Steak and Hysteria
Today (when written) is the dashingly well-dressed Mr. P’s birthday, and a great man deserves a great dinner. We discovered our new favorite way of eating steak several weeks ago via Epicurious, and having served the slices over beds of spring mix or arugula several times, I’m ready to plate this bad Larry up piping hot. There’s a fifty per cent chance I’ll be laying the strips over Puerto Rican white rice, but if that fails miserably, which it does every other time I make it, I’ll pull out a box of Near East pilaf. I anticipate that the combination of glazed shallots over white rice will be silencingly delicious, and I know of three little mouths that simply must stop making noises simultaneously for a full ten minutes at some point soon, lest our family be spotlit during local news.
Logic suggests that twin one-year-olds would experience less separation anxiety than singletons, but my girls are determined to defy everything from sleep to the laws of physics, so it fits that I can’t cross a threshold without triggering a complex dual alarm system.

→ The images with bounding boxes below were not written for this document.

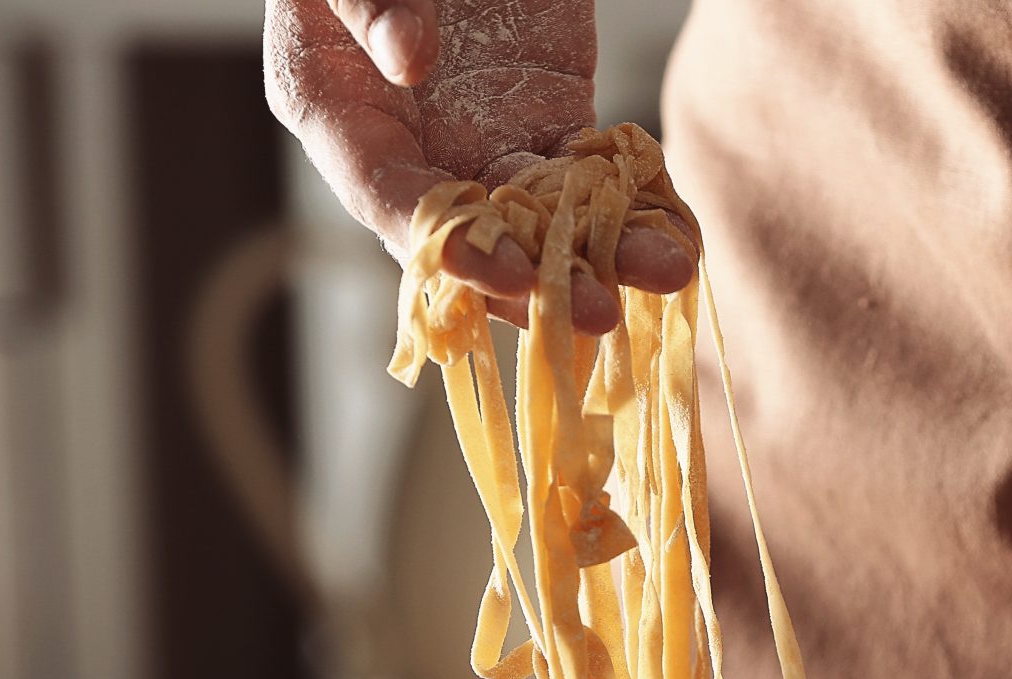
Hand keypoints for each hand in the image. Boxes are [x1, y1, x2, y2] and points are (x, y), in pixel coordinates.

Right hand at [263, 0, 693, 333]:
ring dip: (600, 257)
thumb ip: (367, 0)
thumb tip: (407, 60)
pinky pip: (586, 180)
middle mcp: (407, 149)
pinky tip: (676, 236)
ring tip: (662, 275)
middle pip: (470, 236)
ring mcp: (477, 141)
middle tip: (595, 314)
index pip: (386, 197)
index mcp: (335, 112)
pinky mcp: (543, 122)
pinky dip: (631, 211)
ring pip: (538, 220)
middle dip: (535, 281)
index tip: (503, 274)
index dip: (445, 245)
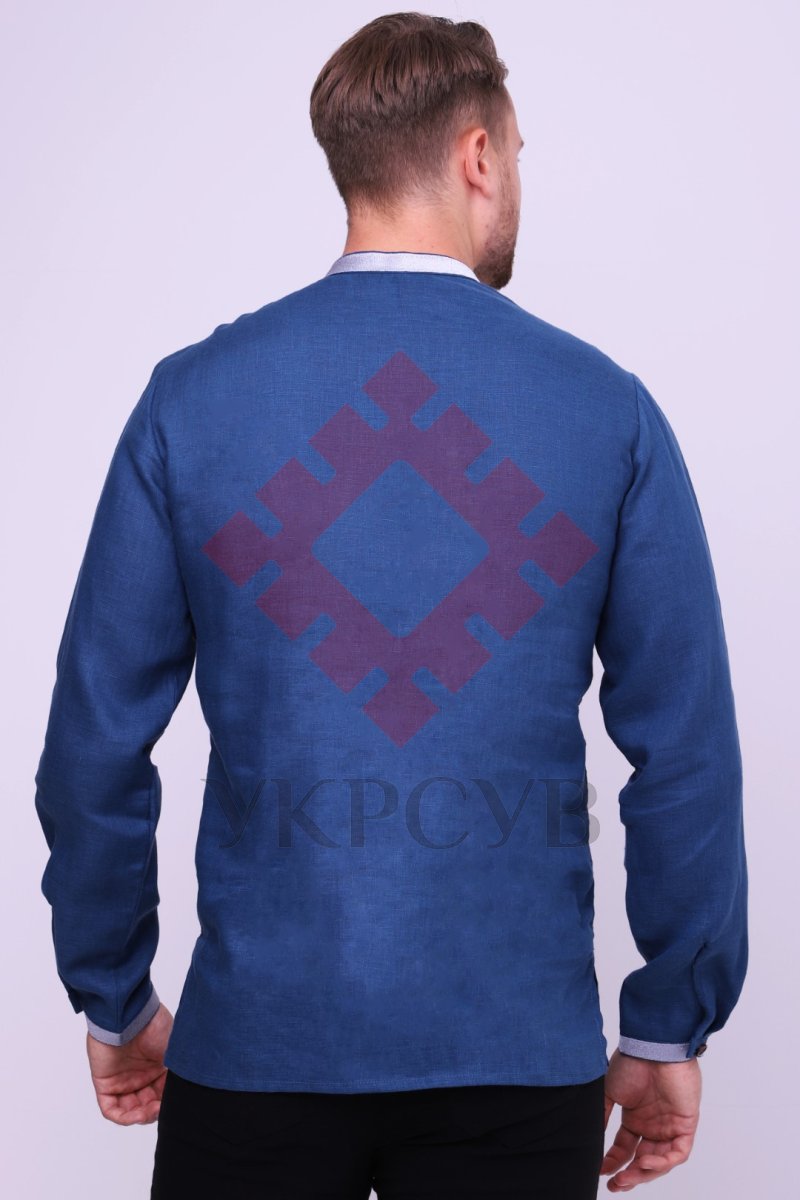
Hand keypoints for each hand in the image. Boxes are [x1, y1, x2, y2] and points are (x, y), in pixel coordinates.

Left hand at [86, 1001, 173, 1125]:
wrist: (130, 1014)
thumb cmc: (154, 1026)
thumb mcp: (174, 1051)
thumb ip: (178, 1072)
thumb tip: (189, 1091)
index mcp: (157, 1067)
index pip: (162, 1094)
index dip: (168, 1103)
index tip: (175, 1104)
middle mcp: (140, 1075)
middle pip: (147, 1105)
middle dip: (154, 1112)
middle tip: (161, 1108)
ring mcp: (121, 1080)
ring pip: (130, 1110)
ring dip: (140, 1116)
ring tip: (149, 1111)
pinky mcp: (105, 1083)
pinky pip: (111, 1109)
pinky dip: (123, 1117)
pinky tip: (136, 1114)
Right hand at [601, 1048, 701, 1190]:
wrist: (652, 1047)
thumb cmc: (632, 1063)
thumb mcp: (610, 1091)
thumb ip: (603, 1114)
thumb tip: (590, 1137)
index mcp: (636, 1118)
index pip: (626, 1148)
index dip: (614, 1162)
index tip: (601, 1171)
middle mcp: (654, 1125)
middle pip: (643, 1160)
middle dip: (630, 1175)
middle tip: (616, 1185)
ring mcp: (670, 1125)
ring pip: (661, 1161)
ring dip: (645, 1173)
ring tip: (627, 1177)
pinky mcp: (686, 1124)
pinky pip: (679, 1152)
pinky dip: (663, 1162)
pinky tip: (645, 1162)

Aside from the dimensional portal that clearly opens when I walk away from them into the kitchen, I have no idea what exactly they think I’m doing during my tiny increments out of their sight. I can run a stack of laundry up the stairs, calling to them for the entire twenty seconds, but their wails start even before I’ve opened the door to the hall. Lately the tone of their reproach has been more wrathful than fearsome, so I suspect they picture some sort of flash party takes place, with a drop-down disco ball, anonymous dancers, and my top drawer pulled out and spilling over with candy. Most baffling, they aren’t even confined most of the time they spend screaming at me to stay; all they need do to avoid theoretical abandonment is follow me. Alas, my children appear to be wealthy estate owners trapped in a middle-class household, but they refuse to accept they don’t get a paid staff.
Normally I try to tie everything up neatly in the third paragraph, but I have a cake to frost, a table to set, and Sally the Slugger’s hitting someone with her mallet while loudly working on her first phrase: “bring it me.”